INSTRUCTION: Taking the line with "Extrawurst: 29 -> 0" as the first and the line with "AAPL: 0.32 -> 0.38" as the last, set down exactly every line in that range from the entries below, and no more.

EXERCISE MATERIALS:
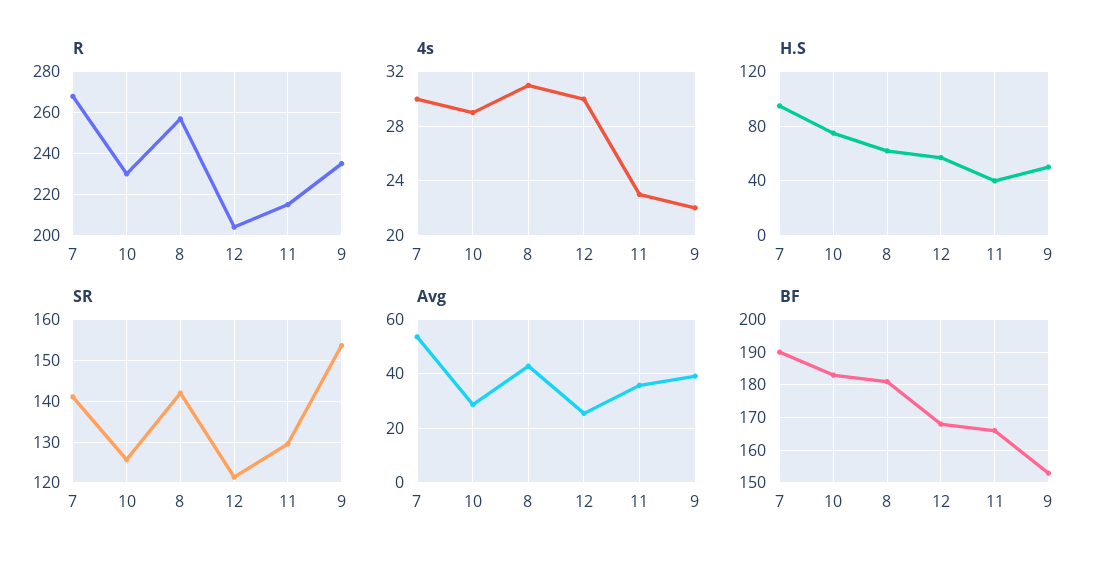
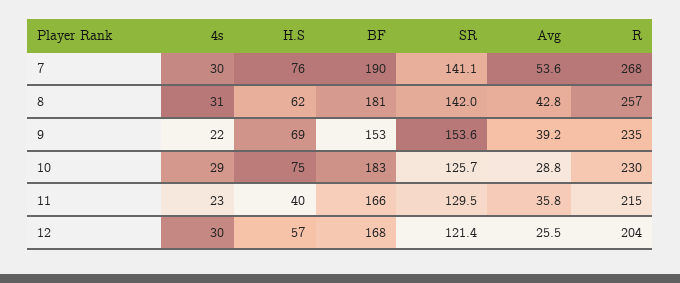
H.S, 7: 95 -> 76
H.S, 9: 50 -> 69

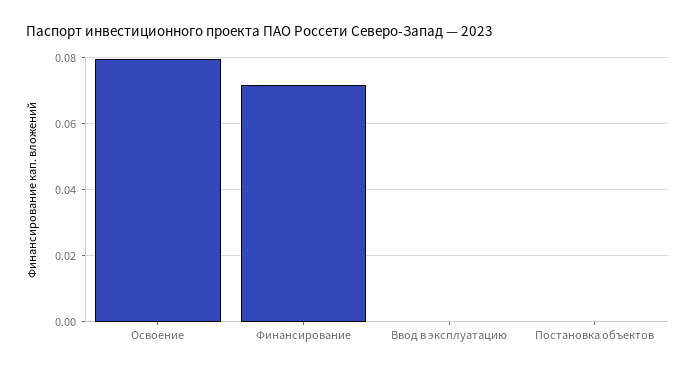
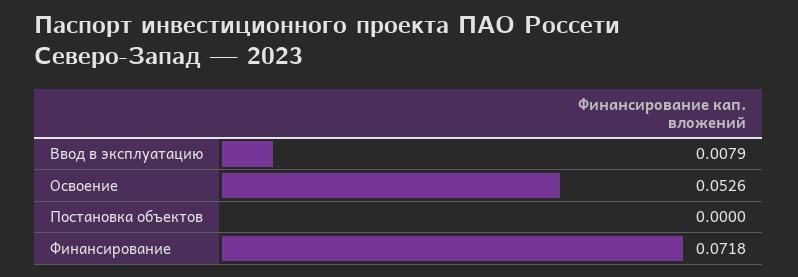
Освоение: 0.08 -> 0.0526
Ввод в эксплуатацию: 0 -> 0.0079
---
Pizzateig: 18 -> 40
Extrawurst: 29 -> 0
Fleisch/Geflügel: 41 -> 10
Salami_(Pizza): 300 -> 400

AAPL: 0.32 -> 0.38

RESPONSE TO THE TASK:
Extrawurst: 29 -> 0
Fleisch/Geflügel: 41 -> 10
Salami_(Pizza): 300 -> 400

AAPL: 0.32 -> 0.38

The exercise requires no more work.